(Saved entries)
----------------------------------------
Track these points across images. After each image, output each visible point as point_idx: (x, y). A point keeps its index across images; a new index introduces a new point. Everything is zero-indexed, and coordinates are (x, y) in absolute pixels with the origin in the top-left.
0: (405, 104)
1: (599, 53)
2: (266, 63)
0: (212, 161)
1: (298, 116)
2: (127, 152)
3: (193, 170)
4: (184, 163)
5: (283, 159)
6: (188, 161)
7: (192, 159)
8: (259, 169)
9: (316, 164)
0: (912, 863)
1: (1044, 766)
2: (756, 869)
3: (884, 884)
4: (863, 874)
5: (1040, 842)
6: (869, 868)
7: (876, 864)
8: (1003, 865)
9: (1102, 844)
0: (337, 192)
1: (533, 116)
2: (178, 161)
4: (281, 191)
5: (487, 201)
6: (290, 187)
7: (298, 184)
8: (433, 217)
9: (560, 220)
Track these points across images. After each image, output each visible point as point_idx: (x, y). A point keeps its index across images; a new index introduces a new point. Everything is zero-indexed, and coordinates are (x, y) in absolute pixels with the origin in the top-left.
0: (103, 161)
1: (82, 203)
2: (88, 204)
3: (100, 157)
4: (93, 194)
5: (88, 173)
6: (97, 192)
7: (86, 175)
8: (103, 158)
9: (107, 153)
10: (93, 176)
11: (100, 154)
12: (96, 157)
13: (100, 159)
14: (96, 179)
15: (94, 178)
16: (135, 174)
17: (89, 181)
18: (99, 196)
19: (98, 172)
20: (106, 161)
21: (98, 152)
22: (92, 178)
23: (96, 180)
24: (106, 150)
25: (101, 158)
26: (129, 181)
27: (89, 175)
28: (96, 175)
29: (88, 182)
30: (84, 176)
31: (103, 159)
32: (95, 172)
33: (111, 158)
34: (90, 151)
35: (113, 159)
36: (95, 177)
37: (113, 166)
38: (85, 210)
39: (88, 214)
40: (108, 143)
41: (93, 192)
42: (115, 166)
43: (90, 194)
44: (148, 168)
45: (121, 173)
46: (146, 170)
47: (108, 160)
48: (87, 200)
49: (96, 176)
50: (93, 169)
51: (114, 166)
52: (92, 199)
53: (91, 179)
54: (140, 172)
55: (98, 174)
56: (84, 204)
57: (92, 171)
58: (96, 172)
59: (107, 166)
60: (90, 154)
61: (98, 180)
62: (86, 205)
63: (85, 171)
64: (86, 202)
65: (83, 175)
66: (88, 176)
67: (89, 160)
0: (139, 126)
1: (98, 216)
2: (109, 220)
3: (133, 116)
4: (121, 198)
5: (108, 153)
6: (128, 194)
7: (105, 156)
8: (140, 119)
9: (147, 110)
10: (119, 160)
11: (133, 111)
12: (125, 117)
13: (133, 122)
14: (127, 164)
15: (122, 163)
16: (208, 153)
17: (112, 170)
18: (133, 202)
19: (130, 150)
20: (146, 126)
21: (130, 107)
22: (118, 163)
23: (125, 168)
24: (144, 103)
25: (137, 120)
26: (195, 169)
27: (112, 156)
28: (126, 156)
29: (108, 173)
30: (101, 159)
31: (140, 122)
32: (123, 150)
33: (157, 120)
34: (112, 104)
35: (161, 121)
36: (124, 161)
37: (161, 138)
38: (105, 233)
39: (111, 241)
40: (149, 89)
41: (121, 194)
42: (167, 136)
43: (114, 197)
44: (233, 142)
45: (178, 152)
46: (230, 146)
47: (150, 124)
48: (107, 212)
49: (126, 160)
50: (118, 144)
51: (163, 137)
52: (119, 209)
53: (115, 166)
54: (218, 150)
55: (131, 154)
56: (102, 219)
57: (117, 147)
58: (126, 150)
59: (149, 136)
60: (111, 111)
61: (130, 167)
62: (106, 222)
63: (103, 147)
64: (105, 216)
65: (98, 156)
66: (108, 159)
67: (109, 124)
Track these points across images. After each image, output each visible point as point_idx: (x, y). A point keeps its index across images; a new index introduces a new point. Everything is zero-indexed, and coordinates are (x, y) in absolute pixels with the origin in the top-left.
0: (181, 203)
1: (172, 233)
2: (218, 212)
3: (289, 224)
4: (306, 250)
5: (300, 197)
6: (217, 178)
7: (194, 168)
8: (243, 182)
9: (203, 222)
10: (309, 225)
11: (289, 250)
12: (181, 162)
----------------------------------------
__PROBLEM DESCRIPTION__: Every line above should be printed again exactly as it stands.

__RESULT OF THIS TASK__:
Track these points across images. After each image, output each visible point as point_idx: (x, y). A point keeps its index across images; a new index introduces a new point. Everything is zero-indexed, and coordinates are (x, y) in absolute pixels with the origin in the top-left.
0: (405, 104)
1: (599, 53)
2: (266, 63)
0: (212, 161)
1: (298, 116)
2: (127, 152)
3: (193, 170)
4: (184, 163)
5: (283, 159)
6: (188, 161)
7: (192, 159)
8: (259, 169)
9: (316, 164)
0: (912, 863)
1: (1044, 766)
2: (756, 869)
3: (884, 884)
4: (863, 874)
5: (1040, 842)
6: (869, 868)
7: (876, 864)
8: (1003, 865)
9: (1102, 844)
0: (337, 192)
1: (533, 116)
2: (178, 161)
4: (281, 191)
5: (487, 201)
6: (290, 187)
7: (298, 184)
8: (433, 217)
9: (560, 220)
Track these points across images. After each image, output each visible point as point_idx: (x, y). A point keeps its index across images; a new index introduces a new point. Everything is zero-indexed, and coordinates are (x, y) in absolute pixels with the origin in the top-left.
0: (103, 161)
1: (82, 203)
2: (88, 204)
3: (100, 157)
4: (93, 194)
5: (88, 173)
6: (97, 192)
7: (86, 175)
8: (103, 158)
9: (107, 153)
10: (93, 176)
11: (100, 154)
12: (96, 157)
13: (100, 159)
14: (96, 179)
15: (94, 178)
16: (135, 174)
17: (89, 181)
18: (99, 196)
19: (98, 172)
20: (106, 161)
21: (98, 152)
22: (92, 178)
23: (96, 180)
24: (106, 150)
25: (101, 158)
26: (129, 181)
27: (89, 175)
28: (96, 175)
29: (88, 182)
30: (84, 176)
31: (103, 159)
32: (95, 172)
33: (111, 158)
34: (90, 151)
35: (113, 159)
36: (95, 177)
37: (113, 166)
38: (85, 210)
39: (88, 214)
40: (108, 143)
41: (93, 192)
42: (115, 166)
43: (90, 194)
44: (148, 168)
45: (121, 173)
46: (146, 170)
47: (108, 160)
48: (87, 200)
49: (96, 176)
50: (93, 169)
51: (114, 166)
52: (92, 199)
53: (91, 179)
54: (140, 172)
55: (98, 174)
56: (84, 204)
57: (92, 171)
58: (96, 172)
59: (107, 166)
60: (90, 154)
61: (98, 180)
62: (86, 205)
63: (85, 171)
64: (86, 202)
65: (83, 175)
66: (88, 176)
67: (89, 160)
0: (139, 126)
1: (98, 216)
2: (109, 220)
3: (133, 116)
4: (121, 198)
5: (108, 153)
6: (128, 194)
7: (105, 156)
8: (140, 119)
9: (147, 110)
10: (119, 160)
11: (133, 111)
12: (125, 117)
13: (133, 122)
14: (127, 164)
15: (122, 163)
16: (208, 153)
17: (112, 170)
18: (133, 202)
19: (130, 150)
20: (146, 126)
21: (130, 107)
22: (118, 163)
23: (125, 168)
24: (144, 103)
25: (137, 120)
26: (195, 169)
27: (112, 156)
28: (126, 156)
29: (108, 173)
30: (101, 159)
31: (140, 122)
32: (123, 150)
33: (157, 120)
34: (112, 104)
35: (161, 121)
36: (124, 161)
37: (161, 138)
38: (105, 233)
39: (111, 241)
40: (149, 89)
41: (121, 194)
42: (167, 136)
43: (114, 197)
44: (233, 142)
45: (178, 152)
46: (230, 146)
47: (150, 124)
48: (107, 212)
49: (126, 160)
50: (118, 144)
51: (163, 137)
52: (119, 209)
53: (115, 166)
54: (218, 150)
55: (131, 154)
56: (102, 219)
57: (117, 147)
58: (126, 150)
59: (149, 136)
60: (111, 111)
61: (130, 167)
62: (106, 222)
63: (103, 147)
64: (105, 216)
65: (98, 156)
66: (108, 159)
67: (109, 124)
Track these points across images. After each image, output each visible point as point_idx: (x, y). A point keeps its index across images; a new index introduces a new point. Everything is zero-indexed, and coordinates are (x, y) in absolute pixels with the origin in the top-left.
0: (181, 203)
1: (172, 233)
2: (218, 212)
3: (289, 224)
4: (306, 250)
5: (300, 197)
6: (217, 178)
7: (194, 168)
8: (243, 182)
9: (203, 222)
10: (309, 225)
11: (289, 250)
12: (181, 162)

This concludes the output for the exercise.